I got my RRS back from the body shop (after a full colour code) last Friday and had it cleaned on the way home 

Anyway, I got off my arse yesterday and gave her a going over myself. I noticed that I have patches of overspray on parts of the bonnet and the headlights. It feels rough to touch and looks a bit like tree sap.

How do I get it off without damaging the paintwork or taking it back to those monkeys?

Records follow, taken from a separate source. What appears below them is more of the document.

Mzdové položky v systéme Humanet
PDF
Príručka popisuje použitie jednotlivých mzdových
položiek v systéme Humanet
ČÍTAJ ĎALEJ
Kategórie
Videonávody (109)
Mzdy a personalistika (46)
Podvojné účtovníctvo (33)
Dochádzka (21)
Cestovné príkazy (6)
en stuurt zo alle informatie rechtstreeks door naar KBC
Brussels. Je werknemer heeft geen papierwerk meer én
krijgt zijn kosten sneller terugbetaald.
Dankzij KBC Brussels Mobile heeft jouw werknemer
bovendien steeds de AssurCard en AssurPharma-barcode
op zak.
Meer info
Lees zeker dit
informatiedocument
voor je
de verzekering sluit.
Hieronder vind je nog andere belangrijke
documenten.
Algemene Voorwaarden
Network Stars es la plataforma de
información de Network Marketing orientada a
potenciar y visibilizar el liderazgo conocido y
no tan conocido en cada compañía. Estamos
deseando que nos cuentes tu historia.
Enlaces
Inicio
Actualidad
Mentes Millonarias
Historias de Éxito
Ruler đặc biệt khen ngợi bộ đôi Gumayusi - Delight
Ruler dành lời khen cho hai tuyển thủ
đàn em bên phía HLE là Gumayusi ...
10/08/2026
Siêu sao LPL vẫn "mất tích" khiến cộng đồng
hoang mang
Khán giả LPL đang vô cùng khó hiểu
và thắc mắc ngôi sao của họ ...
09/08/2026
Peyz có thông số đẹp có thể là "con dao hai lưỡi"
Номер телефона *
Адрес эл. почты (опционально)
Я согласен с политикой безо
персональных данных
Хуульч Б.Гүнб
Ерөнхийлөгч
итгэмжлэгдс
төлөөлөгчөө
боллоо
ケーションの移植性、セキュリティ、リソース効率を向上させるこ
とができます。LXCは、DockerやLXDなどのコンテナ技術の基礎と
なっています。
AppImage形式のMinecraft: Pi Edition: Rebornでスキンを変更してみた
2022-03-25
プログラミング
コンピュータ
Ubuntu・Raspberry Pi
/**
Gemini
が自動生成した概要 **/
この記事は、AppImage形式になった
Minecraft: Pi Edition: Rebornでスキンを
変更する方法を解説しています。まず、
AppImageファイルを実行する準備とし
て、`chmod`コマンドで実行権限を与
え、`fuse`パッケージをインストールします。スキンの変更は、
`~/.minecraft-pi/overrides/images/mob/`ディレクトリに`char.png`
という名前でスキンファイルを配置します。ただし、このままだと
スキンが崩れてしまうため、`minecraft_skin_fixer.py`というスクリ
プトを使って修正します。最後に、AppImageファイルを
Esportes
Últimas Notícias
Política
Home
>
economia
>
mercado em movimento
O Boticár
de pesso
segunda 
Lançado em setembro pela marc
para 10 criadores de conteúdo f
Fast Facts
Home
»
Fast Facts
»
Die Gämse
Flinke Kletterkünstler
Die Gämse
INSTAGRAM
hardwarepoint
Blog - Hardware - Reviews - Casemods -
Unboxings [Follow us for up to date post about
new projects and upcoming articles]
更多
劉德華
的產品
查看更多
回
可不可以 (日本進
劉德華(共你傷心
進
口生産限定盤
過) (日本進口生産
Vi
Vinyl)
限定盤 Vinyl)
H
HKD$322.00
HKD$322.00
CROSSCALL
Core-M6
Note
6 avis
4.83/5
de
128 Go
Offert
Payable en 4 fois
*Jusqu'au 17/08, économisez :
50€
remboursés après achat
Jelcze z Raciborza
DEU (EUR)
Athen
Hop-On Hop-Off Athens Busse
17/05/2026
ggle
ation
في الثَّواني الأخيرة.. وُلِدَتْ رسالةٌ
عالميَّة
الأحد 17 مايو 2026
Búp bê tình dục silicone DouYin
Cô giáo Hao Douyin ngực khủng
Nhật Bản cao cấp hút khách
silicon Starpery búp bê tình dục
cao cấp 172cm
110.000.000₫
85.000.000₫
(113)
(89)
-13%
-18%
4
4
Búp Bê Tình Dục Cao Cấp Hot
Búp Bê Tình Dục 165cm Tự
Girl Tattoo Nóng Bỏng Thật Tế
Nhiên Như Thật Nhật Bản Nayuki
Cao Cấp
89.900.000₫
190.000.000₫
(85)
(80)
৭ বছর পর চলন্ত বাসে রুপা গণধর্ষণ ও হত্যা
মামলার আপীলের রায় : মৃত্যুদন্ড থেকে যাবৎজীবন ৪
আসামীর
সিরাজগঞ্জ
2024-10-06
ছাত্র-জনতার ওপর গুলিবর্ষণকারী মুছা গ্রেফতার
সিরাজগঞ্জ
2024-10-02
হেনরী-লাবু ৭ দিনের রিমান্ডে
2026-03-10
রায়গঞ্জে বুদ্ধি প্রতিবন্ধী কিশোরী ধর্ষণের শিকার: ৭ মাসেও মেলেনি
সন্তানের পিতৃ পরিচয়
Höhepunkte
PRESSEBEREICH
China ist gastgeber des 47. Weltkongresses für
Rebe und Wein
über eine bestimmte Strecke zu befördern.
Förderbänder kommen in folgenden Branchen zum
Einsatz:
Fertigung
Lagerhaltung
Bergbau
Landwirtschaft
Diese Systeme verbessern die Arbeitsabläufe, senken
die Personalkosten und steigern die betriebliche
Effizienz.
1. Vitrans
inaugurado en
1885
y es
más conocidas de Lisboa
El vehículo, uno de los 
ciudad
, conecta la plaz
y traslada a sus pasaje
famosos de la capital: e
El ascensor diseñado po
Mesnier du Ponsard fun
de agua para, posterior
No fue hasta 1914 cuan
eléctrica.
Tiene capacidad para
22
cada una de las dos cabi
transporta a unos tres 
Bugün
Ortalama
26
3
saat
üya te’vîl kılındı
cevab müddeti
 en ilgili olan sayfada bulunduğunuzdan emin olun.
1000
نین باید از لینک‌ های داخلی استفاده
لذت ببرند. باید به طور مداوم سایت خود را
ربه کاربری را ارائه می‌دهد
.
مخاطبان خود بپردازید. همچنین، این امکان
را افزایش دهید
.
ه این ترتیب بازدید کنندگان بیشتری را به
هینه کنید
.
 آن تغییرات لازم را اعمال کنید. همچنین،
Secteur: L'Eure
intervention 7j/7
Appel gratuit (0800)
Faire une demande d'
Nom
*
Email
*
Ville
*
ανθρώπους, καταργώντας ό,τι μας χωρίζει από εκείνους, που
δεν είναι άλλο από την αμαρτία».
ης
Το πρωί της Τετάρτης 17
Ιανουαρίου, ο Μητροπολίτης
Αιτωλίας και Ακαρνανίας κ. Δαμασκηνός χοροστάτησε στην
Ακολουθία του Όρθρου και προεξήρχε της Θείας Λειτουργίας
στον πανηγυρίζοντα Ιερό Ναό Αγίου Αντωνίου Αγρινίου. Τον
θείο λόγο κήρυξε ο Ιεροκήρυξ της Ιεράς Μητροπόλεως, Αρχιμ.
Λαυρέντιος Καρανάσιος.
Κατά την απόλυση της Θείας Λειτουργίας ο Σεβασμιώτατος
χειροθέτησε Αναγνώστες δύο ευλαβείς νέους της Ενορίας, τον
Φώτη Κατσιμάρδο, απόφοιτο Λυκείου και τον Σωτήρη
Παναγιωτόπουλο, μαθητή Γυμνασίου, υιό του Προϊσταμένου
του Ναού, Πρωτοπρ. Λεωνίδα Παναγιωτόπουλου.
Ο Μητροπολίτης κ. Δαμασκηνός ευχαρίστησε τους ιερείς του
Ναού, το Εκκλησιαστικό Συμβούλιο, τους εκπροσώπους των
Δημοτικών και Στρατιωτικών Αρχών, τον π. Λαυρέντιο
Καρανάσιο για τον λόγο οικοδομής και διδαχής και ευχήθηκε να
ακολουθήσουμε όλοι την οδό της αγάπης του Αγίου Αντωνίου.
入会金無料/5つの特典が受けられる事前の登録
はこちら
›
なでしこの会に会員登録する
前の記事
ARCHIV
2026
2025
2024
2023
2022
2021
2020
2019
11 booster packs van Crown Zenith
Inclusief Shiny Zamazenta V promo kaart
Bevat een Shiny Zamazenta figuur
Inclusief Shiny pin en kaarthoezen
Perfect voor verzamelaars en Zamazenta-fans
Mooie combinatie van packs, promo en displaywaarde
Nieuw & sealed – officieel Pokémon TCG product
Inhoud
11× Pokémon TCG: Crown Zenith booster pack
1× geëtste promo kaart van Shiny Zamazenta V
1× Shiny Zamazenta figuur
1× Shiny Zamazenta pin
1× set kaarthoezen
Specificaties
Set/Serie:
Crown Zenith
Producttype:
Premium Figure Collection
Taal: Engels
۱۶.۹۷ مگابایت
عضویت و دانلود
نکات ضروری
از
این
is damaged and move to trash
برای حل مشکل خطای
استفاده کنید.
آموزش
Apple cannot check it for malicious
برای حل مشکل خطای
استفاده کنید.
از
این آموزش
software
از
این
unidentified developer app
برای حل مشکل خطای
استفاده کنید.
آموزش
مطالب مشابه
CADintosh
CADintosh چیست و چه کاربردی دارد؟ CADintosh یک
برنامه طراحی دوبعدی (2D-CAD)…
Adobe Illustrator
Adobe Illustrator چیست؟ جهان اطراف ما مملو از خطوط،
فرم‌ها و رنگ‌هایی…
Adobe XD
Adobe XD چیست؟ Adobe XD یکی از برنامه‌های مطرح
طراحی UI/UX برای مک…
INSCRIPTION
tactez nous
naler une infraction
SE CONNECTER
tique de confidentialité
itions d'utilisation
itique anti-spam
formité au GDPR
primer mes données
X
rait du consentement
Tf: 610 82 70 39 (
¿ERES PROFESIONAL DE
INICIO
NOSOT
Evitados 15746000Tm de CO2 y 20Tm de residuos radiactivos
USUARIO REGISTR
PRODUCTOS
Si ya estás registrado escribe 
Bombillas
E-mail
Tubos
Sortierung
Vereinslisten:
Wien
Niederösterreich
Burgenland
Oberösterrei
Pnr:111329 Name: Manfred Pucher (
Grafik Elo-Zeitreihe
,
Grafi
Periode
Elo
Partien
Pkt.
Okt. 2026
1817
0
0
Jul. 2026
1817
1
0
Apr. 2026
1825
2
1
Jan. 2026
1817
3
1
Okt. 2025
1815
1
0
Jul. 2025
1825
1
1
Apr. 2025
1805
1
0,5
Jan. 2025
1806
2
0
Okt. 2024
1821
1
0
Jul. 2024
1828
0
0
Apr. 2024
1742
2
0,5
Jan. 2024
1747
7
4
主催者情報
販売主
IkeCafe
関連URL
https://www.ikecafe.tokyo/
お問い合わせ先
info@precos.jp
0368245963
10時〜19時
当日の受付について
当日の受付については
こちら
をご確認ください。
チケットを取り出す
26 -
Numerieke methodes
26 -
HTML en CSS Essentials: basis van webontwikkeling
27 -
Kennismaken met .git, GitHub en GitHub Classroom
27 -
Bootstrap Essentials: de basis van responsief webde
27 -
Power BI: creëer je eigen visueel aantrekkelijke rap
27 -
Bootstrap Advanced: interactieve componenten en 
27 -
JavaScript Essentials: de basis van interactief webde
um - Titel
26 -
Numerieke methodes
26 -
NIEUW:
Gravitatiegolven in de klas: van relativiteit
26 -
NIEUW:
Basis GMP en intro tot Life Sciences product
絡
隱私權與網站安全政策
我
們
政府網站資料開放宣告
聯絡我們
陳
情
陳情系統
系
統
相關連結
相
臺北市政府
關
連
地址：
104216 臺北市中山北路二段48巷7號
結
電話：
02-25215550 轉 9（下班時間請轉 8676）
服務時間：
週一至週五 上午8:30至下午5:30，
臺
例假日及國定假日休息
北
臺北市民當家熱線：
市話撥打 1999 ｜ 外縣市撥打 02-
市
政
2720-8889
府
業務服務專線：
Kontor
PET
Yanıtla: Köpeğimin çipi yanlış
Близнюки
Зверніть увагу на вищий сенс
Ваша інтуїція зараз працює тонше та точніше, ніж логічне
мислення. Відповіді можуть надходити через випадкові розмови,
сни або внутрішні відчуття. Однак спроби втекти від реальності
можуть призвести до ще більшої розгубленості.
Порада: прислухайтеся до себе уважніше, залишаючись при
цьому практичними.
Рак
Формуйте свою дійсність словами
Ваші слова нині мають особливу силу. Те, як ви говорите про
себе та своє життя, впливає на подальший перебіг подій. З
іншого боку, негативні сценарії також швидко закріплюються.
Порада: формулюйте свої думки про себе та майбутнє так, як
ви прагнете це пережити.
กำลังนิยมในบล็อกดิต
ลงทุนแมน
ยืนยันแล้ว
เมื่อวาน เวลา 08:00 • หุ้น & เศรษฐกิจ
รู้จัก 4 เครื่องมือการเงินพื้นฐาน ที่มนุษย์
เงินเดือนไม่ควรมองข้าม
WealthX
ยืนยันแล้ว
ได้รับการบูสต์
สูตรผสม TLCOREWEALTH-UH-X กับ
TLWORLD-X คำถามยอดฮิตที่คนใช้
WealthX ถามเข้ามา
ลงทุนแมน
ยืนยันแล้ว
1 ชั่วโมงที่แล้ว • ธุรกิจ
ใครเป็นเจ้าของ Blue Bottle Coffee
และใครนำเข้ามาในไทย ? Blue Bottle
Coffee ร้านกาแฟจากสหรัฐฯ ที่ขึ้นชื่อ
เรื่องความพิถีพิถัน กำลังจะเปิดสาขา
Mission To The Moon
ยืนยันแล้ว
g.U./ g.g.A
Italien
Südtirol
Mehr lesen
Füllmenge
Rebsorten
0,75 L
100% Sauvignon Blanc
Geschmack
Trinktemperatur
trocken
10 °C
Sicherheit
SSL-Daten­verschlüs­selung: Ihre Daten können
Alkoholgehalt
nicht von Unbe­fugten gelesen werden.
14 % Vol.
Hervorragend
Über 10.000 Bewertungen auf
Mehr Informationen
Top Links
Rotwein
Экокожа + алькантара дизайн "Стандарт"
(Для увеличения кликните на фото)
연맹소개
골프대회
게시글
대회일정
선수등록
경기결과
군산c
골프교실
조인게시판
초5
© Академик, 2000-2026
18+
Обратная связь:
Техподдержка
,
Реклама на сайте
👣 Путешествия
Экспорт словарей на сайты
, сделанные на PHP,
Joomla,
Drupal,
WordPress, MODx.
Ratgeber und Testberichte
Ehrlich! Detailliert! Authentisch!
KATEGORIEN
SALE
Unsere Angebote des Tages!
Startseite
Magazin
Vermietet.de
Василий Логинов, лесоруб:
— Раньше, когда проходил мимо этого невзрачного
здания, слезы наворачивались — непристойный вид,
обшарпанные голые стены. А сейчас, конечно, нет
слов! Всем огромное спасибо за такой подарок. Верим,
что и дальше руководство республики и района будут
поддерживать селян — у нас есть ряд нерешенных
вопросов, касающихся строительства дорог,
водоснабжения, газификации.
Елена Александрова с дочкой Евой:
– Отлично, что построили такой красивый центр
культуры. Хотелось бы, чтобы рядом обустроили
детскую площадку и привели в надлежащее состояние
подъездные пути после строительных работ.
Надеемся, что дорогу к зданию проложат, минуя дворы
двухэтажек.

Please advise, i'm a bit upset...


----------



## markTT225 (Apr 8, 2004)

Have you tried a clay bar on the overspray?


----------



## Adam RRS (May 25, 2006)

I dont have any - so, no


----------



## Tim G (Feb 16, 2005)

Have you tried some abrasive like poorboys SSR2 or even Megs Scratch X? That might remove it I guess ? Or even just a normal polish?


----------



## Adam RRS (May 25, 2006)

normal polish doesnt touch it....


----------



## ELLIOTT (Feb 29, 2008)

I would imagine it is the laquer ... You will probably need something strong, Sounds daft try some pertol on it then just make sure you clean it off properly. Or some other kind of solvent may work?


----------



## stu_tt (May 17, 2007)

Adam RRS said:


> I got my RRS back from the body shop (after a full colour code) last Friday and had it cleaned on the way home
> 
> Anyway, I got off my arse yesterday and gave her a going over myself. I noticed that I have patches of overspray on parts of the bonnet and the headlights. It feels rough to touch and looks a bit like tree sap.
> 
> ...


Take it back Ad !! Show them the problems, and if you ain't confident that they can sort them, tell 'em they can pay for you to get it corrected at a bodyshop of your choosing..... :x 
Don't accept shoddy workmanship or they'll be doing it to the next unlucky punter too..

stu


----------



## steve o (Dec 5, 2006)

Invest in some clay, you should do it annually anyway. Only costs £30 or so.

Clay it well and see what you get. Clay usually gets overspray off. If no joy, take it back and they should be able to remove it with a machine polish.

Steve.


----------



## YELLOW_TT (Feb 25, 2004)

Clay bar worked on my Golf when I got it back from the bodyshop with ovespray on it tried a few things first but clay was defo the best


----------